Essar Steel’s Insolvency: Is Numetal One Up On ArcelorMittal?

Has the NCLAT applied different standards in assessing the eligibility of Numetal and ArcelorMittal under Section 29A?

Arcelor Mittal Chief Executive Officer Lakshmi Mittal speaks during a news conference (Photographer: Wolfgang von Brauchitsch/Bloomberg)
Arcelor Mittal Chief Executive Officer Lakshmi Mittal speaks during a news conference (Photographer: Wolfgang von Brauchitsch/Bloomberg)

Essar Steel finally has eligible suitors! It’s taken over a year, several rounds of litigation and makeover of the bidders for the National Company Law Appellate Tribunal to rule that Numetal and Arcelor Mittal’s second round of bids for Essar Steel can be considered but with a rider. The rider applies to ArcelorMittal whose second bid will be considered only after it clears the overdue payment relating to Uttam Galva and KSS Petron.

In assessing the eligibility of Numetal and ArcelorMittal, has the NCLAT applied different standards? In this week’s edition of BloombergQuint show The Fine Print, AS Chandhiok, senior counsel, said yes and rightly so, but Sanjay Asher, partner at Crawford Bayley, said that Numetal, too, should’ve been held to the same standard as ArcelorMittal in determining its eligibility under Section 29A. This section lays down the ineligibility criteria for resolution applicants- one of them being that promoters and their related parties cannot bid for the stressed asset.

Advantage, Numetal?

When Numetal had first submitted its bid in February this year, one of its shareholders was a trust called Aurora Enterprises Ltd. This entity had Rewant Ruia, son of erstwhile promoter Ravi Ruia, as its ultimate beneficiary. And so, the resolution professional had found Numetal ineligible under Section 29A. In the second round of bids, invited by the creditors' committee, Numetal had submitted a bid but had changed its shareholding to eliminate Aurora Enterprises. This bid has now been found eligible by the NCLAT.

ArcelorMittal, too, attempted to cure the defect in its bid.

It sold its 29 percent stake in Uttam Galva - an account that had been classified as a non-performing asset by banks. Section 29A disqualifies a resolution applicant if it has an account classified as non-performing asset for at least one year before the insolvency process began.

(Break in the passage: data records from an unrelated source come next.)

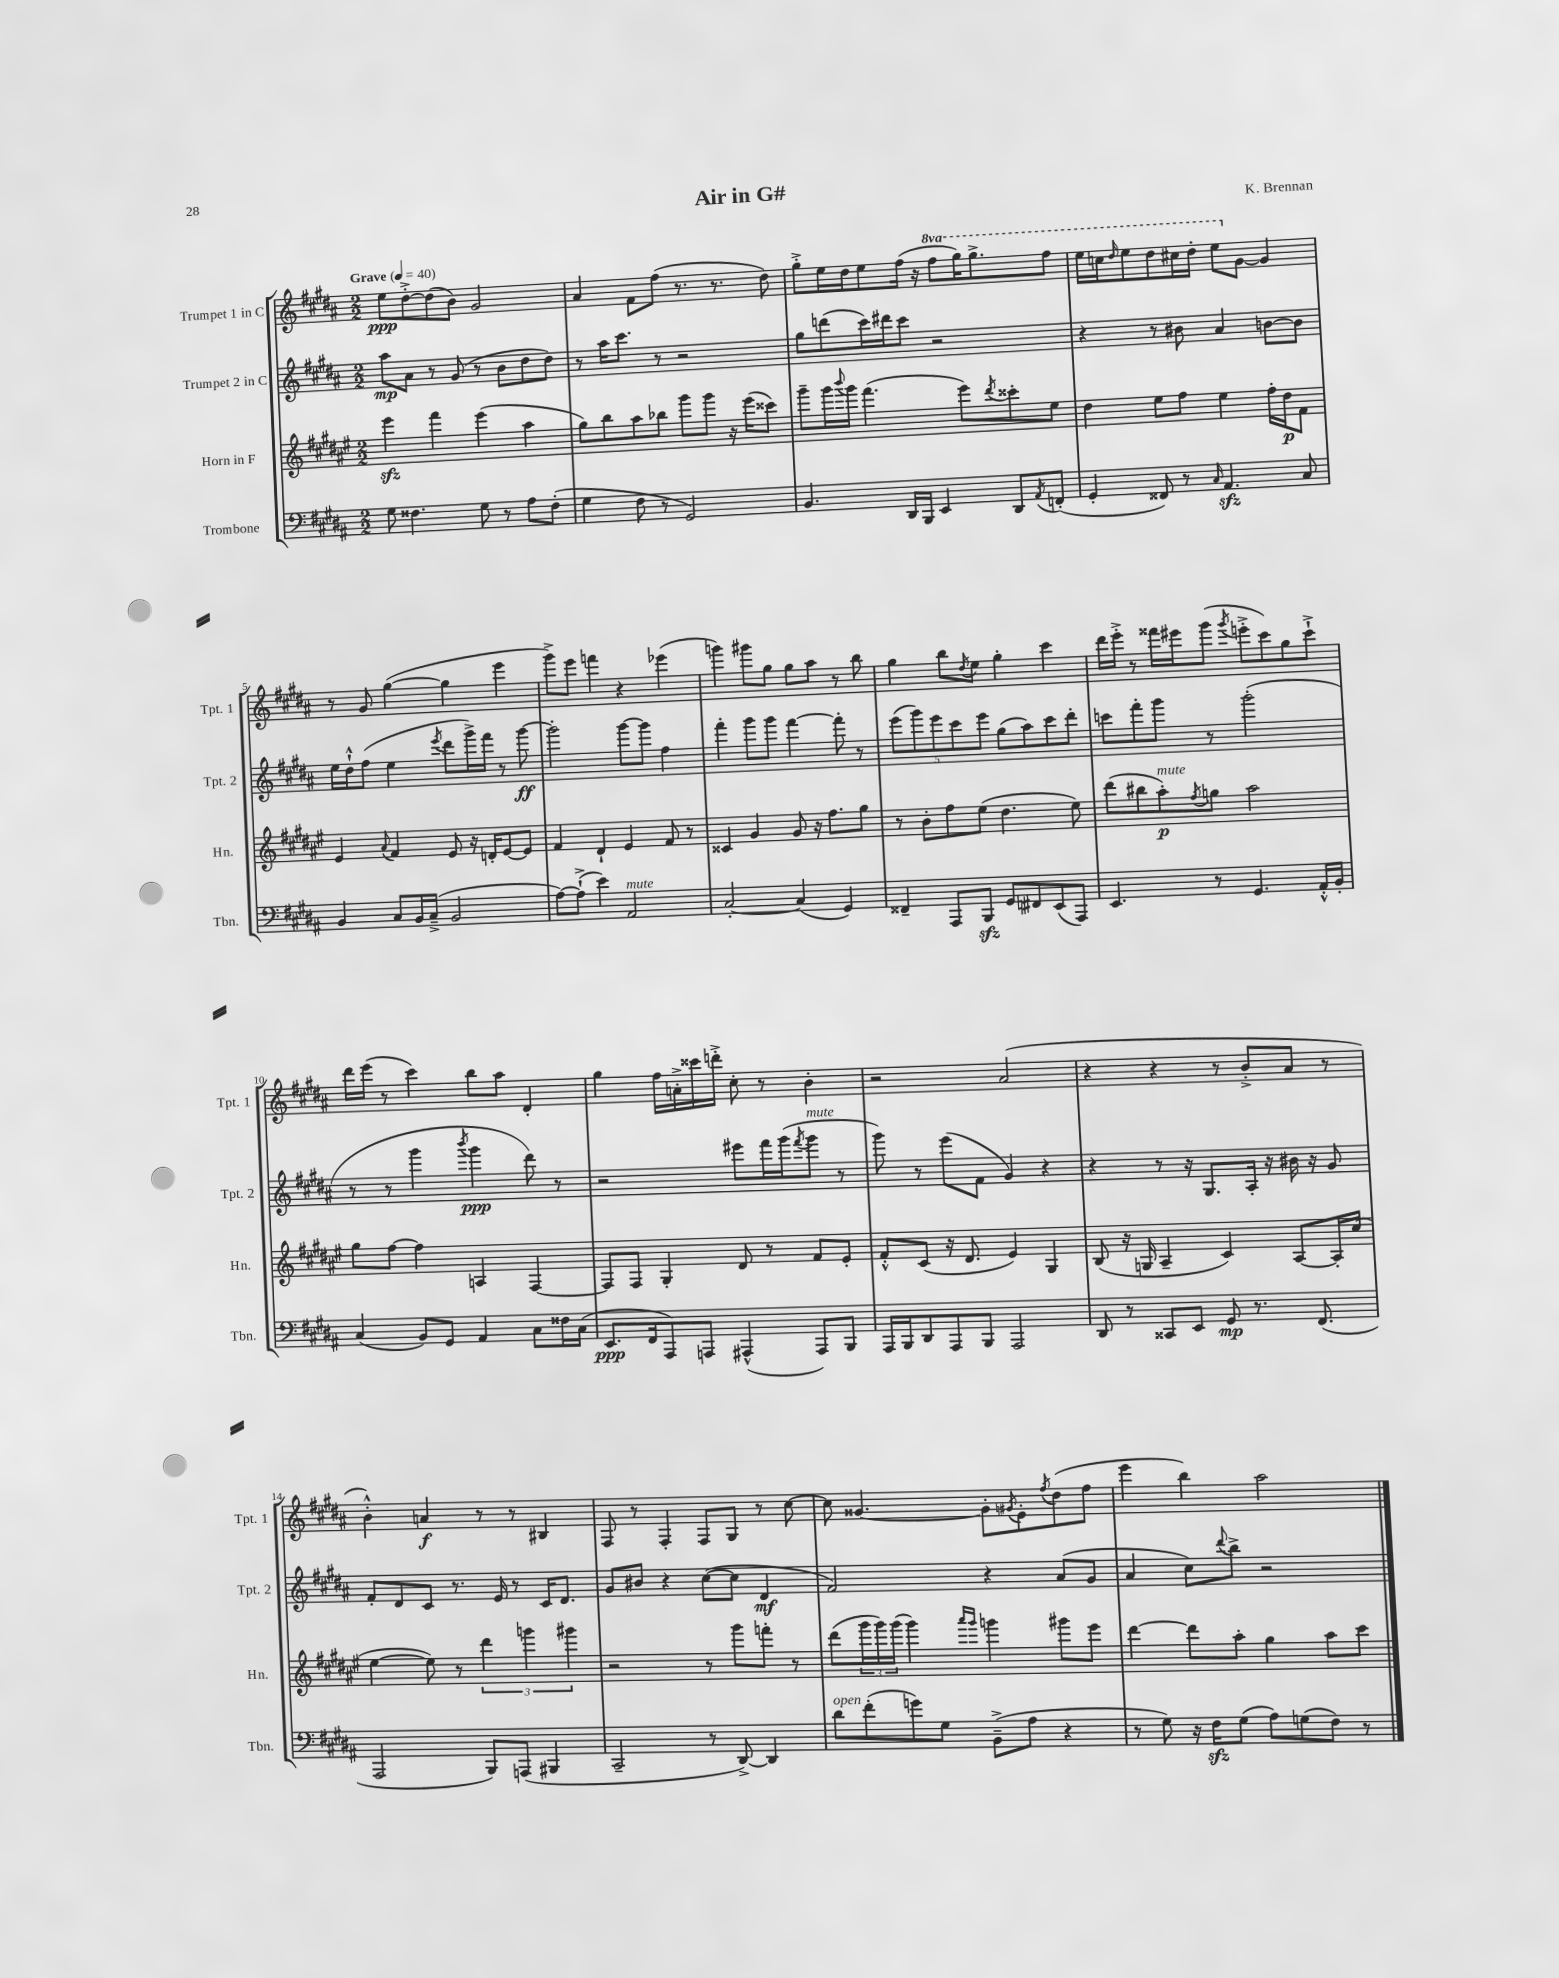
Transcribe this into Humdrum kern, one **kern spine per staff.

**kern	**dynam	**kern	**dynam	**kern	**dynam	**kern	**dynam
*part4	*part4	*part3	*part3	*part2	*part2	*part1	*part1
*staff4	*staff4	*staff3	*staff3	*staff2	*staff2	*staff1	*staff1
*I"Trombone	*	*I"Horn in F	*	*I"Trumpet 2 in C	*	*I"Trumpet 1 in C	*
*I'Tbn.	*	*I'Hn.	*	*I'Tpt. 2	*	*I'Tpt. 1	*
*clefF4	*	*clefG2	*	*clefG2	*	*clefG2	*
*k[f#c#g#d#a#]	*	*k[f#c#g#d#a#e#]	*	*k[f#c#g#d#a#]	*	*k[f#c#g#d#a#]	*
*M2/2	*	*M2/2	*	*M2/2	*	*M2/2	*
*MM40	*	*MM40	*	*MM40	*	*MM40	*
=1	=1	=1	=1	=1	=1	=1	=1
!	!	!	!	!	!	!LO:TX:a:B:t=Grave	!
8G#\	.	4eee#zz\	.	8aa#\L	mp	8ee\L	ppp
4.F##X\	.	.	.	8a#\J	.	[8dd#'^\	.
.	.	4fff#\	.	8r	.	(8dd#\]	.
.	.	.	.	(8g#/	.	8b\J)	.
8G#\	.	(4eee#\	.	8r	.	2g#/	.
8r	.	.	.	8b\L	.	.	.
8A#\L	.	4aa#\	.	8dd#\	.	.	.
(8F##'\J	.	.	.	8dd#\J)	.	.	.
=2	=2	=2	=2	=2	=2	=2	=2
4G#\	.	8gg#\L)	.	8r	.	4a#/	.
.	.	8bb\	.	16aa#\KL	.	.	.
.	.	.	.	8.ccc#\J	.	.	.
8F#\	.	8aa#\	.	.	.	8f#\L	.
8r	.	8bb-X\J	.	8r	.	(8ff#\J	.
2GG#/)	.	8ggg#\L	.	2r	.	8.r	.
.	.	8ggg#\J	.	.	.	.	.
.	.	.	.	.	.	8.r	.
.	.	16r	.	.	.	.	.
.	.	(16eee#\KL	.	.	.	.	.
.	.	8ccc##X\J)	.	.	.	8dd#\)	.
=3	=3	=3	=3	=3	=3	=3	=3
4.BB/	.	8ggg#~\L	.	8gg#\L	.	8gg#'^\L	.
.	.	16ggg#\L	.	(8dddn\	.	16ee\L	.
.	.	8qqbbb/	.	.	.	.	.
.	.	16ggg#\JJ	.	.	.	16dd#\J	.
.	.	(4.fff#\	.	16ccc#\L)	.	8ee\	.
.	.	.	.	16ddd#X\J	.	.	.
16DD#/LL	.	.	.	8ccc#\J	.	(16ff#\Jk	.
16BBB/JJ	.	.	.	.	.	16r	.
*	*	*	*	*	*	*8va	*
4EE/	.	.	.	2r	.	8fff#\L	.
.	.	8eee#\L)	.	.	.	16ggg#\K)	.
.	.	.	.	.	.	8.ggg#^\	.
.	.	8qddd#/	.	.	.	.	.
8DD#/L	.	8ccc##X'\	.	.	.	.	.
8qAA#/	.	.	.	.	.	.	.
(8FFn'/J	.	8ee#\J	.	.	.	8fff#\J	.
=4	=4	=4	=4	=4	=4	=4	=4
4GG#'/	.	4dd#\	.	4r	.	16eee\LL	.
.	.	.	.	.	.	16cccn\J	.
.	.	.	.	.	.	16qqddd#/	.
.	.	.	.	.	.	8eee\	.
8FF##X/)	.	8ee#\L	.	8r	.	8ddd#\	.
8r	.	8ff#\J	.	8b#X\	.	16ccc#X\L	.
.	.	.	.	.	.	16ddd#'\JJ	.
16qqC#/	.	.	.	.	.	.	.
4.AA#zz/	.	4ee#\	.	4a#/	.	8eee\L	.
*	*	*	*	*	*	*X8va	*
.	.	.	.	.	.	[8g#\J	.
.	.	16ff#'\LL	.	[8bn\L	.	4g#/]	.
.	.	16dd#\J	p	.	.	.	.
8C#/	.	8f#\J	.	8b\J]	.	.	.
!!LO:LB:g=z
=5	=5	=5	=5	=5	=5	=5	=5
4BB/	.	4e#/	.	16ee\LL	.	8r	.
.	.	.	.	16dd#`^^\J	.	.	.
.	.	.	.	(8ff#\J	.	8g#/	.
.	.	8qqa#/	.	.	.	.	.
8C#/L	.	4f#/	.	4ee\	.	([4gg#\	.
16BB/L	.	.	.	.	.	.	.
(16C#~^/JJ	.	.	.	.	.	.	.
.	.	.	.	8qeee/	.	.	.
2BB/	.	8e#/	.	8ddd#\L	.	4gg#\]	.
.	.	16r	.	16ggg#^\L)	.	.	.
.	.	16dn'/KL	.	16fff#\JJ	.	.	.
.	.	[8e#/	.	8r	.	4eee\	.
.	.	8e#/J]	.	[8ggg#\	ff	.	.
=6	=6	=6	=6	=6	=6	=6	=6
[8A#\L)	.	4f#/	.	2ggg#'\]	.	8ggg#^\L)	.
(8A#`^\J]	.	.	.	.	.	8eee\J	.
4e\)	.	4d#`/	.	.	.	4fffn\	.
!LO:TX:a:i:t=mute	!	!	!	!	!	!	!
2AA#/	.	4e#/	.	[8ggg#\L	.	4r	.
.	.	.	.	8ggg#\J]	.	.	.
.	.	8f#/	.	4ff#\	.	(4eee-X\	.
.	.	8r	.	.	.	.	.
=7	=7	=7	=7	=7	=7	=7	=7
[2C#'/	.	4c##X/	.	4fff#'\	.	4gggn\)	.
.	.	4g#/	.	8ggg#\L	.	8ggg#X\L	.
.	.	.	.	8ggg#\J	.	8gg#\J	.
(4C#/]	.	8g#/	.	[4fff#\	.	8gg#\L	.
.	.	16r	.	.	.	8aa#\J	.
.	.	8.ff#\L	.	.	.	.	.
4GG#/)	.	.	.	8fff#'\]	.	8r	.
.	.	8gg#\J	.	8r	.	8bb\	.
=8	=8	=8	=8	=8	=8	=8	=8
4FF##X~/	.	8r	.	(10eee\L	.	4gg#\	.
.	.	.	.	10ggg#\)	.	.	.
.	.	8b'\L	.	.	.	.	.
.	.	.	.	10eee\	.	.	.
8AAA#/L	.	8ff#\	.	.	.	8bb\L	.
.	.	.	.	10ccc#\	.	.	.
.	.	.	.	.	.	8qdd#/	.
8BBBzz/J	.	(8ee#\J	.	.	.	8ee\J	.
.	.	.	.	10eee\J	.	.	.
8GG#/L	.	4.dd#\	.	(8gg#\L	.	4gg#'\	.
8FF#X/	.	.	.	8aa#\)	.	.	.
(8EE/	.	.	.	8ccc#\	.	4ccc#\	.
8AAA#/J)	.	8ee#\)	.	8ddd#'\J	.	.	.
=9	=9	=9	=9	=9	=9	=9	=9
4.EE/	.	(8ddd#\L	.	8cccn\L	.	16ddd#\LL	.
.	.	.	.	.	.	16eee'^\JJ	.
.	.	8bb#X\	.	8fff#'\	.	8r	.
!	!	!LO:TX:a:i:t=mute	!	!	!	!	!
.	.	8aa#'\)	p	8ggg#\J	.	16fff##X\LL	.
.	.	.	.	.	.	16eee#X\J	.
.	.	8qff#/	.	.	.	.	.
8r	.	8ggn\J	.	8r	.	(8ggg#\J	.
.	.	.	.	.	.	8qggg#/	.
4.GG#/	.	2aa#\	.	(2ggg#'\	.	8eeen'^\L	.
.	.	.	.	.	.	8ccc#\)	.
.	.	.	.	.	.	8gg#\	.
16AA#'^^/LL	.	.	.	.	.	8ccc#`^\J	.
16BB'/JJ	.	.	.	.	.	.	.
!!LO:LB:g=z
=10	=10	=10	=10	=10	=10	=10	=10
(4C#/	.	8gg#\L	.	8r	.	16ddd#\LL	.
.	.	.	.	.	.	(16eee\JJ	.
.	.	[8ff#\J	.	8r	.	8r	.
8BB/L)	.	4ff#\]	.	4ggg#\	.	4ccc#\)	.
8GG#/J	.	.	.	.	.	.	.
.	.	.	.	8qbbb/	.	.	.
4AA#/	.	4An/	.	4ggg#\	ppp	8bb\L	.
.	.	.	.	.	.	8aa#\J	.
8C#\L	.	[4F#/	.	8ddd#\)	.	4d#'/	.
16F##X\L	.	.	.	8r	.	.	.
(16C#\JJ	.	.	.	.	.	.	.
=11	=11	=11	=11	=11	=11	=11	=11
8.EE/L	ppp	8F#/L]	.	2r	.	4gg#\	.
.	.	8F#/J	.	.	.	.	.
16FF#/k	.	.	.	.	.	.	.
8AAA#/)	.	4G#'/	.	.	.	16ff#\LL	.
.	.	.	.	.	.	16an'^\	.
8AAAn/J	.	.	.	.	.	16ccc##X\	.
.	.	.	.	.	.	16dddn'^\JJ	.
(4AAA#X^^/	.	8d#/	.	8eee#X\L	.	8cc#'\	.
.	.	8r	.	16fff#\L	.	8r	.
.	.	.	.	(16ggg#\J	.	.	.
.	.	.	.	8qfff#/	.	.	.
!	!	!	!	!LO:TX:a:i:t=mute	!	!	!
8AAA#/L)	.	8f#/L	.	8ggg#\J	.	4b'\	.
8BBB/J	.	8e#'/J	.	8r	.	.	.
=12	=12	=12	=12	=12	=12	=12	=12
16AAA#/LL	.	8f#'^^/L	.	8ggg#\)	.	2r	.
16BBB/J	.	.	.	.	.	.	.
8DD#/	.	(8c#/J	.	8r	.	.	.
8AAA#/	.	16r	.	(8eee\L	.	.	.
.	.	8.d#/	.	.	.	.	.
8BBB/J	.	.	.	8f#\J	.	.	.
2AAA#/	.	4e#/)	.	4g#/)	.	(2a#/	.
.	.	4G#/	.	4r	.	.	.
=13	=13	=13	=13	=13	=13	=13	=13
8DD#/	.	(8B/	.	4r	.	4r	.
8r	.	16r	.	.	.	.	.
.	.	16Gn/	.	.	.	.	.
8CC##X/L	.	4A#~/	.	8r	.	4r	.
8EE/J	.	.	.	16r	.	.	.
.	.	.	.	8.G#/L	.	.	.
8GG#/	mp	4c#/)	.	.	.	8r	.
8.r	.	.	.	16A#'/Jk	.	8b'^/L	.
.	.	.	.	16r	.	.	.
.	.	[8A#/L	.	16b#X\	.	8a#/J	.
(8.FF#/	.	.	.	16r	.	.	.
.	.	16A#'/L]	.	8g#/	.	8r	.
.	.	(16cc#/JJ	.	.	.	.	.
!!LO:LB:g=z
=14	=14	=14	=14	=14	=14	=14	=14
2AAA#/	.	[4ee#\	.	8f#'/L	.	4b'^^\)	.
.	.	.	.	8d#/	.	.	.
.	.	8ee#\])	.	8c#/J	.	4an/	f
.	.	8r	.	8.r	.	.	.
8BBB/L)	.	6ddd#\	.	.	.	8r	.
.	.	.	.	16e/	.	.	.
(8AAAn/J	.	.	.	8r	.	8r	.
.	.	6gggn\	.	.	.	.	.
4BBB#X/	.	.	.	16c#/KL	.	4B#X/	.
.	.	.	.	8.d#/J	.	.	.
.	.	6ggg#X\	.	.	.	.	.
=15	=15	=15	=15	=15	=15	=15	=15
2CC#~/	.	2r	.	8g#/L	.	8F#/	.
.	.	.	.	8b#X/J	.	8r	.
.	.	.	.	4r	.	4F#'/	.
8r	.	8r	.	([8cc#\L	.	8F#/L	.
[8DD#^/)	.	8ggg#\L	.	8cc#\J]	.	8G#/J	.
4DD#/]	.	8fffn'\J	.	4d#/	mf	8r	.
.	.	8r	.	.	.	[8cc#\	.
=16	=16	=16	=16	=16	=16	=16	=16
!LO:TX:a:i:t=open	!	!	!	!	!	!	!
8d#\L	.	(8ddd#\L	.	2f#/)	.	8cc#\]	.
(8f#'\	.	24ggg#\L	.	.	.	[4.g##X/	.
.	.	24ggg#\)	.	.	.	.	.
.	.	(24ggg#\JJ	.	.	.	.	.
8gn\)	.	4ggg#\)	.	.	.	.	.
8G#\J	.	.	.	.	.	.	.
.	.	16qqaaa#/LL	.	.	.	.	.
.	.	16qqggg#/JJ	.	.	.	.	.
(8BB~^\L	.	4gggn\	.	4r	.	8g##'\L]	.
.	.	.	.	.	.	8qg#X/	.
8A#\J	.	.	.	.	.	8e'\	.
.	.	.	.	.	.	8qff#/	.
4r	.	8ggg#X\L	.	(8a#/L	.	(8dd#\	.
.	.	8eee#\J	.	8g#/J	.	8ff#\J	.
=17	=17	=17	=17	=17	=17	=17	=17
8r	.	[4ddd#\	.	4a#/	.	4eee\	.
8G#\)	.	.	.	.	.	.	.
16r	.	8ddd#\L]	.	8cc#\L)	.	4bb\)	.
16F#zz\KL	.	.	.	.	.	.	.
.	.	.	.	8qqddd#/	.	.	.
(8G#\J	.	8aa#'\J	.	8bb^\J	.	.	.
8A#\L)	.	4gg#\	.	2r	.	2aa#\	.
(8Gn\	.	.	.	.	.	.	.
8F#\J)	.	8aa#\L	.	.	.	.	.
8r	.	8ccc#\J	.	.	.	.	.
==	==	==	==	==	==	==	==
*-	*-	*-	*-	*-	*-	*-	*-
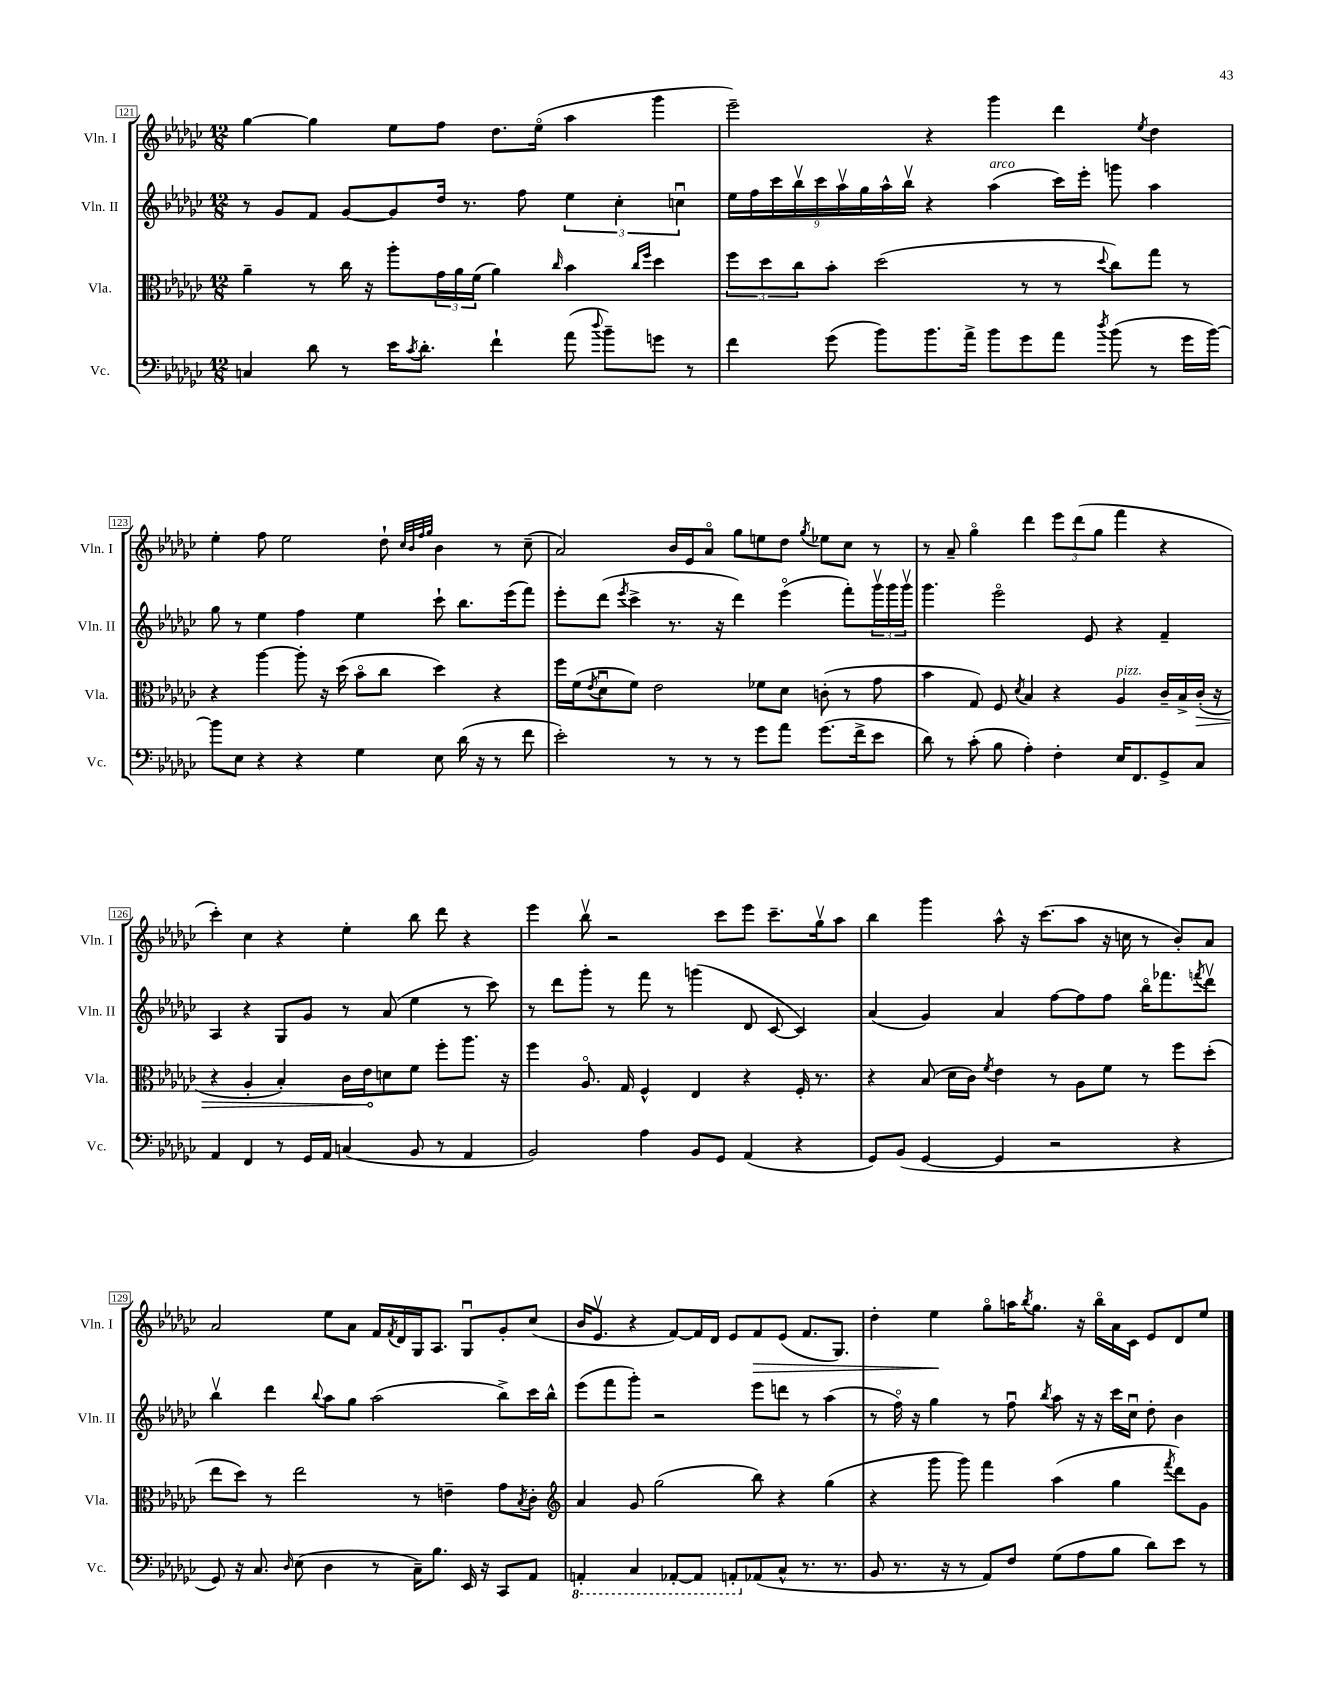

ArcelorMittal then sought to declassify itself as a promoter of Uttam Galva, which it successfully did by the second round of bids in March.

But the NCLAT has held that mere selling of shares will not make ArcelorMittal eligible; it must pay the overdue amount on account of Uttam Galva. The appellate tribunal has pointed out that the insolvency code does not prescribe any other mode to become eligible, including selling the shares.

Numetal, too, should've been directed to pay the outstanding dues because it stands on the same footing, Asher said.

ArcelorMittal, too, had done away with its shareholding in Uttam Galva in the second round and similarly, Numetal had done away with the shareholding of Rewant Ruia who is considered as a defaulter on account of being a related party. Why apply a different standard when even in Numetal’s case Rewant Ruia has simply sold his shares.
Sanjay Asher, Partner, Crawford Bayley

But Chandhiok disagreed. He said that the shareholder that was the cause of defect was eliminated by Numetal on the day of submission of the second bid. The intent of Section 29A is to not allow promoters or their related parties to participate in the bid process.

The intent of Section 29A is to prohibit those who have contributed to the defaults and have consequently run the company aground, or are otherwise undesirable, from participating in the insolvency resolution process, he added. Numetal had successfully cured this defect by eliminating the shareholder causing it but in ArcelorMittal’s case, the 'undesirable' person continued to be the resolution applicant.

Bye-Bye Promoter Play?

In ruling the first bid of Numetal as ineligible, the NCLAT has also laid down that promoters will not get a backdoor entry in the resolution process by using complex structures, both the experts pointed out.

The ruling makes it amply clear that resolution applicants cannot have any side agreements with promoters, Asher pointed out. But equally, you can't stop the promoters from acquiring their assets back, say five or 10 years, down the line, he added.

Such an acquisition later on would only become problematic if one can establish that an agreement to do this existed when the corporate debtor was undergoing insolvency, Chandhiok explained. You can unwind the whole thing but it would be difficult to unscramble it, he added.